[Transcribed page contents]
——

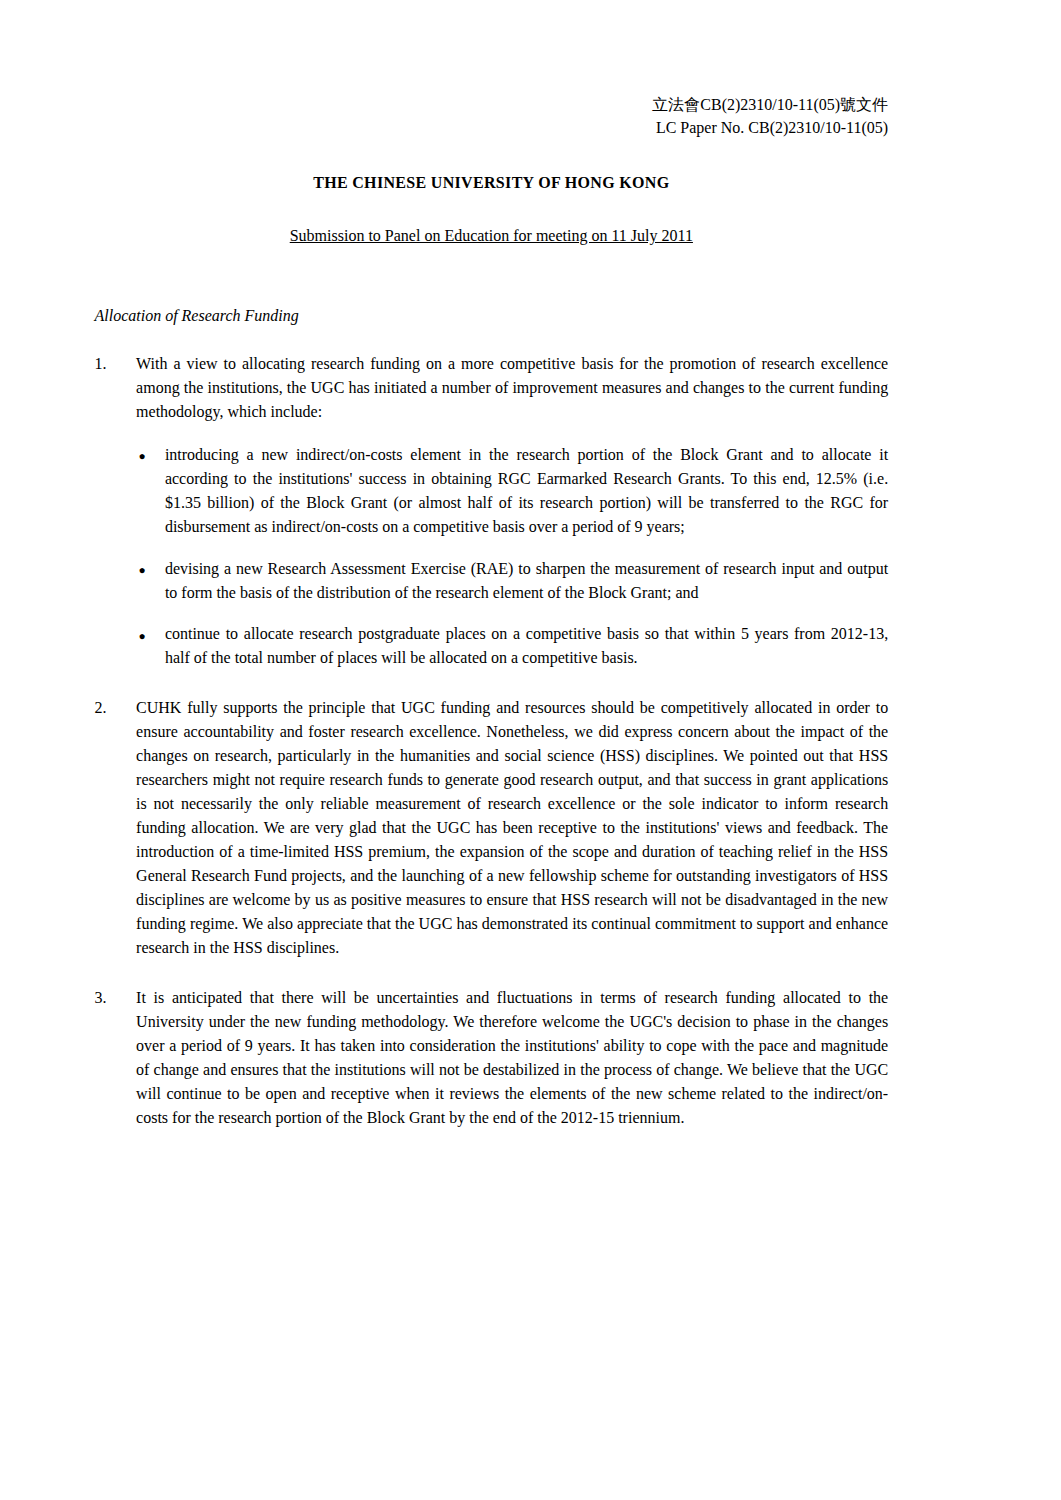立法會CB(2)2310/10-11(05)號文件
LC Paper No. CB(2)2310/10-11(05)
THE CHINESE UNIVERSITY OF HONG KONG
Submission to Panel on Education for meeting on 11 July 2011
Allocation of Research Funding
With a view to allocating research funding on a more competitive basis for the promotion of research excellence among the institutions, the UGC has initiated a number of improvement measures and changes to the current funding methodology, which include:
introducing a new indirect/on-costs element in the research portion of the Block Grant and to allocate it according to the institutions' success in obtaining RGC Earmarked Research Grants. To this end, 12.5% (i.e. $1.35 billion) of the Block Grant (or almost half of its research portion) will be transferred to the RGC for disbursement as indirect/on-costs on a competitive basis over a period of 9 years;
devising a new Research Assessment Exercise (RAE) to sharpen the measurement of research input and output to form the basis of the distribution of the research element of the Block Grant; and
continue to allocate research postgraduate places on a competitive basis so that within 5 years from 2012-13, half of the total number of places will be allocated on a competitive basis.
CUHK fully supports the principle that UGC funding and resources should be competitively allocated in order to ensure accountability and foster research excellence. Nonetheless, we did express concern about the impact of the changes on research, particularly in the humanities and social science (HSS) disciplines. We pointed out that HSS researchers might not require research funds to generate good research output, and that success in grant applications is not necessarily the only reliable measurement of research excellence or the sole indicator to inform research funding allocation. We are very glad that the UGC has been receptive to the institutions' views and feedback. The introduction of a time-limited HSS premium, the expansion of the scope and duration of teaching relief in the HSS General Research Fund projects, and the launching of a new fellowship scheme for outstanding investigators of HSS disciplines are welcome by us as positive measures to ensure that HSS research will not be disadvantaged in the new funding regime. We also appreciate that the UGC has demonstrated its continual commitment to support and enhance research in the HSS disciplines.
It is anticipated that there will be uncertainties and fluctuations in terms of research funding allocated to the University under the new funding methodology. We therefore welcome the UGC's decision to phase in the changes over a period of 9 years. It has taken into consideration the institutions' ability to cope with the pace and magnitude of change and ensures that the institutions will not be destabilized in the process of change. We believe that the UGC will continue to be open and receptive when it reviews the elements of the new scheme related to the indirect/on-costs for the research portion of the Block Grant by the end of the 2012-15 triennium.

——

● **What the exercise asks**: Find the string "half" in the data. Report each line it appears in.

● **Response to the task**:
introducing a new indirect/on-costs element in the research portion of the Block Grant and to allocate it according to the institutions' success in obtaining RGC Earmarked Research Grants. To this end, 12.5% (i.e. $1.35 billion) of the Block Grant (or almost half of its research portion) will be transferred to the RGC for disbursement as indirect/on-costs on a competitive basis over a period of 9 years;
continue to allocate research postgraduate places on a competitive basis so that within 5 years from 2012-13, half of the total number of places will be allocated on a competitive basis.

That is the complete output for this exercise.